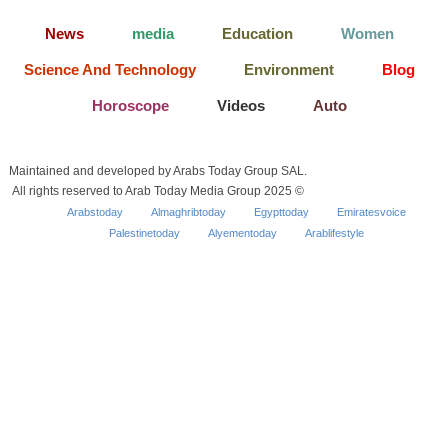
News
media
Education
Women
Science And Technology
Environment
Blog
Horoscope
Videos
Auto
Maintained and developed by Arabs Today Group SAL.
All rights reserved to Arab Today Media Group 2025 ©
Arabstoday
Almaghribtoday
Egypttoday
Emiratesvoice
Palestinetoday
Alyementoday
Arablifestyle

PROBLEM REQUIREMENTS »
Please repeat the listing above word for word, with the pictures removed.

ANSWER SECTION »
News
media
Education
Women
Science And Technology
Environment
Blog
Horoscope
Videos
Auto
Maintained and developed by Arabs Today Group SAL.
All rights reserved to Arab Today Media Group 2025 ©
Arabstoday
Almaghribtoday
Egypttoday
Emiratesvoice
Palestinetoday
Alyementoday
Arablifestyle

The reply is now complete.